## [Problem]
Of the entries below, return only those lines from the line with "aged 60–74 years." to the line with "Breast MRI, one axial slice. Slice", exactly, both included.

## [Data]
——

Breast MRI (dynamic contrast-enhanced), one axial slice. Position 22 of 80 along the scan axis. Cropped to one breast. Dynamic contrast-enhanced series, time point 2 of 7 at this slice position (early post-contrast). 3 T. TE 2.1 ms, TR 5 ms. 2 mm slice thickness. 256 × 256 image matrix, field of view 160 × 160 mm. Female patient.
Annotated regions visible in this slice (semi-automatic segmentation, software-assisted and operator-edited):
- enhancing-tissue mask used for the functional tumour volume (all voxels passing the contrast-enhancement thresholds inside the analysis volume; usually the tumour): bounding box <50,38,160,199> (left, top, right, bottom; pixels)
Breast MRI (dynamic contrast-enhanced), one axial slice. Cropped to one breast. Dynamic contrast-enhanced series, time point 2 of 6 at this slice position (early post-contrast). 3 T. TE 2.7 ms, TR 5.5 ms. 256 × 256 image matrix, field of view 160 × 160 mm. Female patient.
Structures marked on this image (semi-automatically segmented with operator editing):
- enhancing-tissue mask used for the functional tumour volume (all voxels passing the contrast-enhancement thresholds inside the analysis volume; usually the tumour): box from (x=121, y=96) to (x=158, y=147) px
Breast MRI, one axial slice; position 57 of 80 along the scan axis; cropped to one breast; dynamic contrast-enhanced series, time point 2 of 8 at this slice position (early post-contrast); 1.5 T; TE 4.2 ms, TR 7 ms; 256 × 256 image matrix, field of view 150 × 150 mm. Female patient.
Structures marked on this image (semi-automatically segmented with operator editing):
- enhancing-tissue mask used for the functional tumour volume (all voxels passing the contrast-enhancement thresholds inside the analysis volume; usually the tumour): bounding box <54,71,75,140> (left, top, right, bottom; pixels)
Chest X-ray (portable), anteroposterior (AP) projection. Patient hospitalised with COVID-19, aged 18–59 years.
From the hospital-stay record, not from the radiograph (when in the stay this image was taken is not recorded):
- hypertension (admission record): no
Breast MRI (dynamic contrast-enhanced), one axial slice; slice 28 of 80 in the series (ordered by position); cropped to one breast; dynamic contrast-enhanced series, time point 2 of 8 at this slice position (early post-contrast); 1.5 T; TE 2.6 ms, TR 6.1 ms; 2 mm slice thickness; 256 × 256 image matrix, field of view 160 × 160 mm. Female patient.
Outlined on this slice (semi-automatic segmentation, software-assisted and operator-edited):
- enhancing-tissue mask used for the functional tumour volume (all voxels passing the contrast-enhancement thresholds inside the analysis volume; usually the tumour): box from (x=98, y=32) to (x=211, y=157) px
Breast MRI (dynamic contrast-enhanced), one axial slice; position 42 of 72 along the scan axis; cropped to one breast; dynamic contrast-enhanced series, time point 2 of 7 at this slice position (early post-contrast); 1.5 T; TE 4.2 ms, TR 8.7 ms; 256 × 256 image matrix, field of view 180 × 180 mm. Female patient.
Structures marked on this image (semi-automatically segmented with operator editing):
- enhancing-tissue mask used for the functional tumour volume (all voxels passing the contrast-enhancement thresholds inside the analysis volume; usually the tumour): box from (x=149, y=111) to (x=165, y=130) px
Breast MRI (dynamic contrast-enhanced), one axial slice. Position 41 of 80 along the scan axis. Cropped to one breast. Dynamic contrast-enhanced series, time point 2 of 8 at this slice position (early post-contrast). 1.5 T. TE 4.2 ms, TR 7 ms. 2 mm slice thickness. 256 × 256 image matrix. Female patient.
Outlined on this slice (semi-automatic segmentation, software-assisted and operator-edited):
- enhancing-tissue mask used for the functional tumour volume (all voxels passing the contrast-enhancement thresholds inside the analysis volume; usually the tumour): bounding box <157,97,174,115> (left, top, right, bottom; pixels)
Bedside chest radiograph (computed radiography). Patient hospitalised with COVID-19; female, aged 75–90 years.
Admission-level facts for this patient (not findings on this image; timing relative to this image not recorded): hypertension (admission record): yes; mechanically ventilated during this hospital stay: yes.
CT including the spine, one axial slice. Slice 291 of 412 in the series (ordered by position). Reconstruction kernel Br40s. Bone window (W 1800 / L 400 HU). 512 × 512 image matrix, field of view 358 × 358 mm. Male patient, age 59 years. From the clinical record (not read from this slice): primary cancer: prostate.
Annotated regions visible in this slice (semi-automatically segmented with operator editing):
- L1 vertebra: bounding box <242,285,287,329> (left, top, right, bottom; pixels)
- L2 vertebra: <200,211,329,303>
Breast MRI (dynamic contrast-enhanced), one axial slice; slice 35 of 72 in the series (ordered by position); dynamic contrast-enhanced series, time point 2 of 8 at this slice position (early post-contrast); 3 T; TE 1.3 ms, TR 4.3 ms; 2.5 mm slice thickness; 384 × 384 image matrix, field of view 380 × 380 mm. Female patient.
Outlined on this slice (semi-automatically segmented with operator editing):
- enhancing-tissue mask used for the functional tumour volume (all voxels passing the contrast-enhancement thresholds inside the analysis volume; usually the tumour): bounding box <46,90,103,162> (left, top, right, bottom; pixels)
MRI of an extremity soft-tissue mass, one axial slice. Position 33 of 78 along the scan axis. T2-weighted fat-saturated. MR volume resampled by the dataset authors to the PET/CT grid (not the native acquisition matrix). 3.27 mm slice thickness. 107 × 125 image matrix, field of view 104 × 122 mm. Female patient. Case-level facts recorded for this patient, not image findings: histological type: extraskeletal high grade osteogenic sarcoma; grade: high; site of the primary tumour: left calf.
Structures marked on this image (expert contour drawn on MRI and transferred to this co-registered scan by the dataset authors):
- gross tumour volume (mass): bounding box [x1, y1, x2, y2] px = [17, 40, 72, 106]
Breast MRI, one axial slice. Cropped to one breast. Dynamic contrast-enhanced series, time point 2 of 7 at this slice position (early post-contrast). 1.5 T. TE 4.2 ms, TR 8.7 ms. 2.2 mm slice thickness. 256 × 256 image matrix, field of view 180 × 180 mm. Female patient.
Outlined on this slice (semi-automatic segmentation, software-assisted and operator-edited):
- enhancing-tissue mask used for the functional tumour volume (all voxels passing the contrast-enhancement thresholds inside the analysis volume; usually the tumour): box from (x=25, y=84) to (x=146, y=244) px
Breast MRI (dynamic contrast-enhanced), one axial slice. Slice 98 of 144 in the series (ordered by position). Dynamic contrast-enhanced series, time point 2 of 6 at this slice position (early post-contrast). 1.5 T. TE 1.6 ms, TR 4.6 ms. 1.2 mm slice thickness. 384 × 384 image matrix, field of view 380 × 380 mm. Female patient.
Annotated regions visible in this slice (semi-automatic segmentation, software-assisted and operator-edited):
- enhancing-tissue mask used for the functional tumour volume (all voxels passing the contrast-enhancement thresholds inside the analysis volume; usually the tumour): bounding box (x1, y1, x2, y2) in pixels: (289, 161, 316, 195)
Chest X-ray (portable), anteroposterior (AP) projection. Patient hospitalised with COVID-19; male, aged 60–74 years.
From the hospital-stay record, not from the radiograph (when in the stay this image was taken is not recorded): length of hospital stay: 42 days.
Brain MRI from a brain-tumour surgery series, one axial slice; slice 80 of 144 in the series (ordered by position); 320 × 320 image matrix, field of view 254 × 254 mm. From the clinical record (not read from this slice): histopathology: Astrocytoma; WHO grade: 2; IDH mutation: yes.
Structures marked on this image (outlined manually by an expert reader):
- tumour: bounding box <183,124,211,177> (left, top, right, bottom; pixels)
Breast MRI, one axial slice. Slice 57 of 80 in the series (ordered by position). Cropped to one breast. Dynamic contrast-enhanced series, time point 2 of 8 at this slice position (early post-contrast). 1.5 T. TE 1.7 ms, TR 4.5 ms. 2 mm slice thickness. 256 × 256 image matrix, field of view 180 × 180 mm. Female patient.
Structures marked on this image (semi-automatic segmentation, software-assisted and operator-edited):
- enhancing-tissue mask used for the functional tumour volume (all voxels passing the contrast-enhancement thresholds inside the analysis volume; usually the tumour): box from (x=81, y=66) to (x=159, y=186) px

——

## [Solution to the problem]
Chest X-ray (portable), anteroposterior (AP) projection. Patient hospitalised with COVID-19; male, aged 60–74 years.
From the hospital-stay record, not from the radiograph (when in the stay this image was taken is not recorded): length of hospital stay: 42 days.
Brain MRI from a brain-tumour surgery series, one axial slice; slice 80 of 144 in the series (ordered by position); 320 × 320 image matrix, field of view 254 × 254 mm. From the clinical record (not read from this slice): histopathology: Astrocytoma; WHO grade: 2; IDH mutation: yes.
Structures marked on this image (outlined manually by an expert reader):
- tumour: bounding box <183,124,211,177> (left, top, right, bottom; pixels)
Breast MRI, one axial slice. Slice 57 of 80 in the series (ordered by position). Cropped to one breast. Dynamic contrast-enhanced series, time point 2 of 8 at this slice position (early post-contrast). 1.5 T. TE 1.7 ms, TR 4.5 ms. 2 mm slice thickness. 256 × 256 image matrix, field of view 180 × 180 mm. Female patient.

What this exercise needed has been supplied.